Updated on January 8, 2018
tamarawilhite profile image

Tamara Wilhite is a technical writer, an industrial engineer, a mother of two, and a published sci-fi and horror author.

The Cause of the Problem

Scam artists and incompetent article writers seek assignments on outsourcing sites. In both cases, they may submit plagiarized material. Some of the more enterprising scam artists use spinning software that swaps out synonyms to reduce the similarity between source and rewritten articles. Some scam artists use direct copy and paste from downloaded text not easily referenced through a search engine.

Lazy and incompetent article writers will do some research and lift sections of text, doing minimal rewriting but failing to properly attribute sources and references. Incompetent article writers, ranging from stay at home moms seeking a little more income to writers who do not truly speak the language, will compete for writing tasks based on low cost but drive up the time commitment to re-post tasks or rewrite their submissions.

And there are websites that seek well written content, scrape it, and put it on their own websites to generate hits and advertising revenue, usually with minor changes.

The internet makes it plagiarism a matter of copy and paste.
The internet makes it plagiarism a matter of copy and paste. | Source

How to Protect Yourself When Outsourcing Writing Tasks

What can a content customer do to protect themselves from scam artists and incompetent article writers?

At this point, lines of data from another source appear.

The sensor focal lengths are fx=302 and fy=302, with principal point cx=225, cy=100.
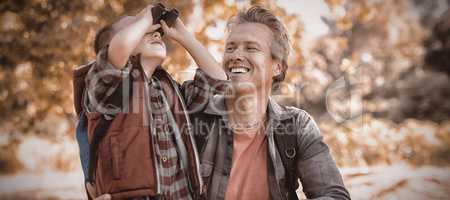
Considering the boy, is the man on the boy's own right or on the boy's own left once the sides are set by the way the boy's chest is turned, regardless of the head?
on the boy's own left

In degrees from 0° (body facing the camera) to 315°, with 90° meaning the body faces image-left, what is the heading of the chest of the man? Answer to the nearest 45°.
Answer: approximately 45°

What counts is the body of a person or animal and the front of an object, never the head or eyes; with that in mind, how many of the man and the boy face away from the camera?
0

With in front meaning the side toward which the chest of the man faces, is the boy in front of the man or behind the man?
in front

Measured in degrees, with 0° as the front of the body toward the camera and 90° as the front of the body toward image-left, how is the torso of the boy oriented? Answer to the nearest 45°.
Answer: approximately 315°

  1. Look at the time period in which someone has submitted the article. A turn around time on writing tasks of a few suspects is a sign of a copy and paste, and few people have quality articles on hand to cut and paste into a submission. A few minutes are a minimum for generating brand new material.
  2. Set up separate tasks for each assignment. This gives project managers the option to accept and reject tasks individually instead of rejecting a whole set.
  3. Use crowd-sourcing platforms that track submitters and allow flagging or blocking by those who perform low quality work.
  4. Institute a standard process for checking all submission against a quality plagiarism checker.
  5. Run all submissions through a spelling check and grammar check before accepting the assignment.
  6. Prevent plagiarism through use of received material. Remember that if you reject a set of articles by a writer, you cannot then use the good ones.
  7. Spinning articles is a form of plagiarism. Using rejected content from others as the basis of rewriting assignments for others may be convenient through crowd-sourcing but is plagiarism. However, having articles to which you own the rights rewritten or spun is acceptable.